In our patient, the histological structure of well differentiated adenocarcinoma in the tumor resembled that of hyperplasia in other CCS polyps, which led us to suppose that the carcinoma had arisen from the hyperplastic CCS polyps. Recently, the concept of “gastric-type” well differentiated adenocarcinoma, a disease entity which is different from “intestinal-type” and which arises in nonintestinalized gastric mucosa, has been established following the discovery of MUC genes coding core proteins of mucin, although differentiated adenocarcinomas of the stomach have been commonly thought to arise from intestinal metaplasia [16]. MUC2 is the main mucin of the intestinal mucosa and respiratory system, and does not show any staining in normal gastric epithelium; however, de novo expressions appear in the areas of intestinal metaplasia and in malignancies. MUC5AC, a gastric-type mucin of the cardia and corpus of stomach, is widely expressed in normal gastric epithelium [17]. In our patient, Both MUC5AC and MUC2 were partially positive. These results suggested that this cancer could be classified as mixed-type, well differentiated adenocarcinoma. We also validated by Ki67 and p53 staining, in which only cancer cells were stained with Ki67 and p53, indicating that only the cancer cells had proliferative activity and that there was mutated p53 protein without intermediate changes between the surrounding mucosa and cancer nests.

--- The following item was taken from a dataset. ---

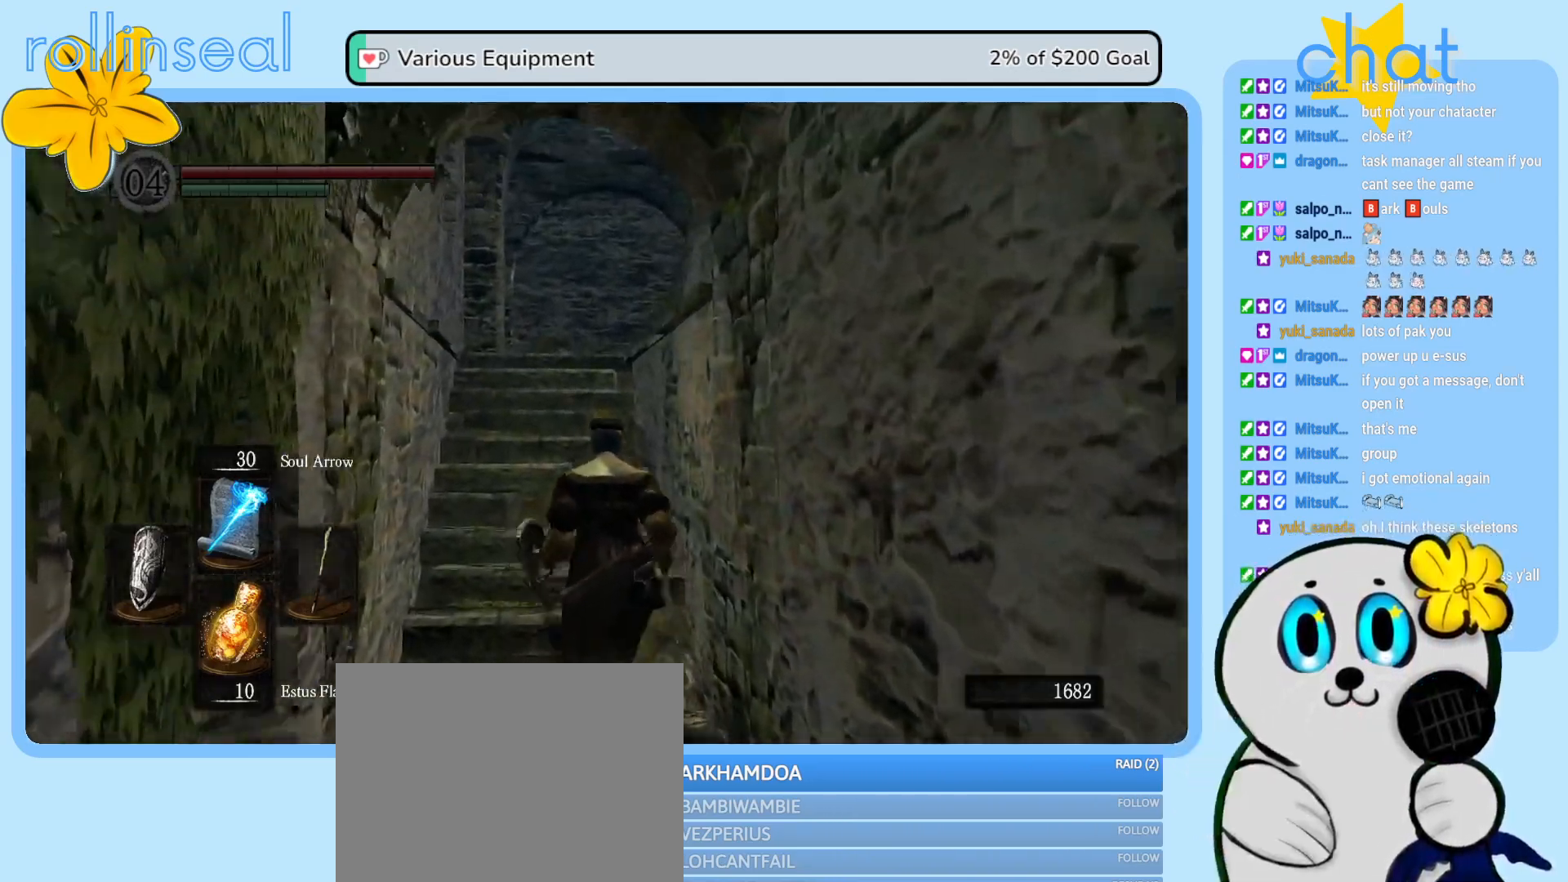
{"buttons": [], "left_stick": "up", "right_stick": "center", "events": []}
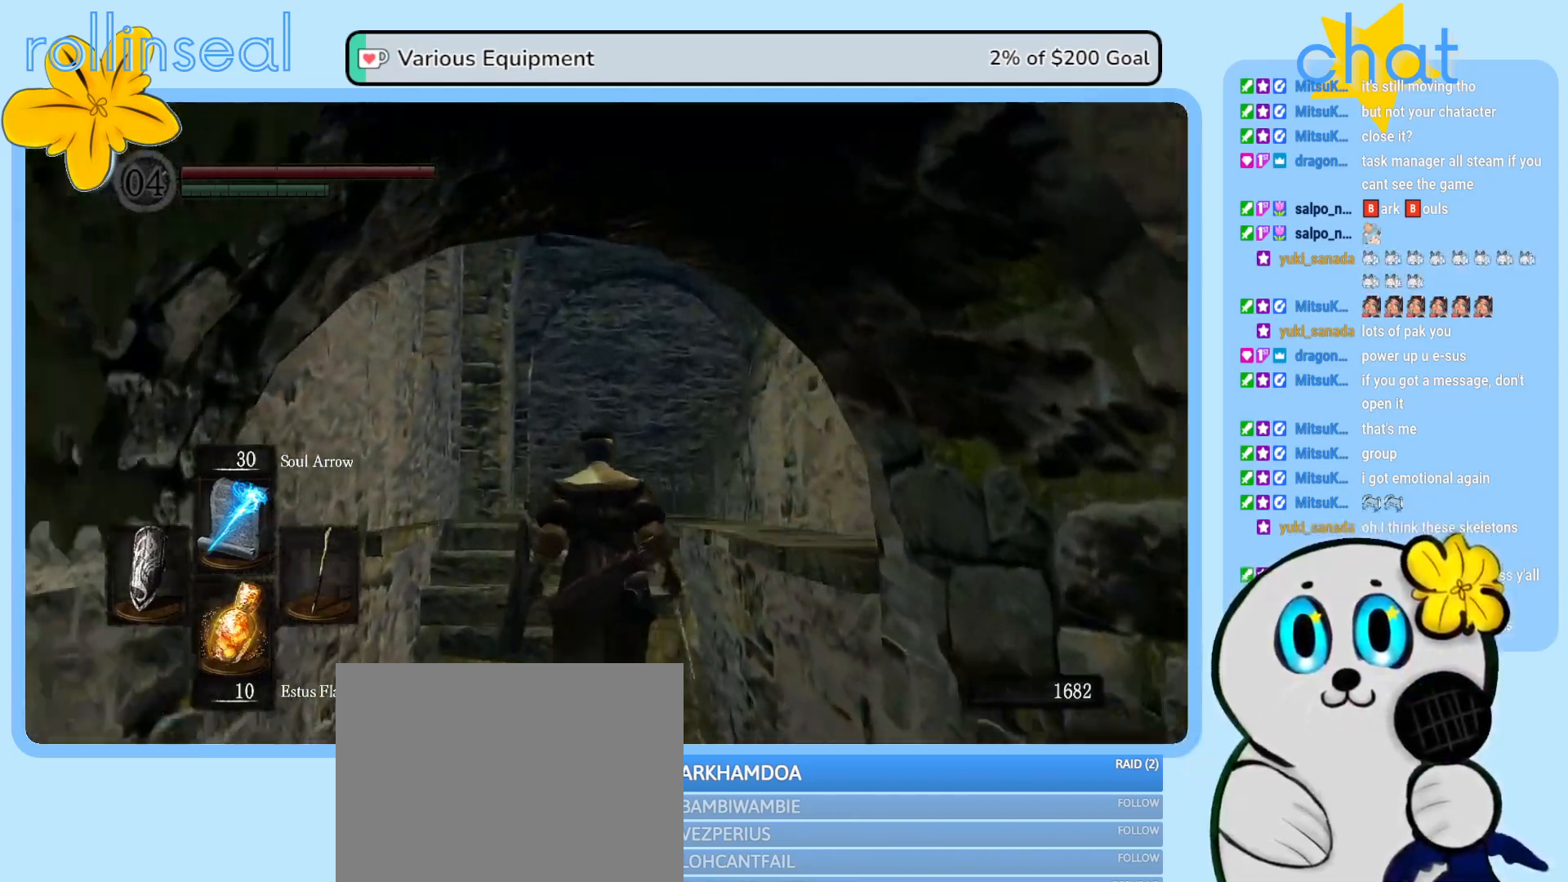
{"buttons": [], "left_stick": "up", "right_stick": "center", "events": []}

In some of the reports, adenomatous changes were found around gastric cancer nests in patients with CCS suggesting that some gastric cancers may be related to the adenoma-carcinoma sequence, while other gastric cancers may have occurred coincidentally. The etiology of gastric cancer in CCS is debatable, regarding whether it is related to the adenoma-carcinoma sequence shown in colon cancer or whether it is coincidental (de novo). Recently, H. pylori infection has been indicated to be one of the causes of gastric cancer, and it has also been shown to cause several auto-immune diseases, such as idiopathic thrombocytopenic purpura and autoimmune pancreatitis. In the present case also, H. pylori infection was detected. It is therefore possible that H. pylori infection is associated with the development of gastric cancer in CCS patients. However, it is difficult to confirm the association of H. pylori with gastric cancer in CCS patients, as there are few reports that discuss the association of gastric cancer and this infection in CCS patients [5]. Future research is required to elucidate this association.

Conclusions

Here, we report a case of CCS presenting with complications of multiple gastric cancers and multiple adenomatous polyps. Based upon this case as well as previously reported cases of CCS that presented with gastric cancer complications discussed here, we recommend close examination and strict follow-up observation at the time of onset to improve the chances of a favorable prognosis for CCS patients.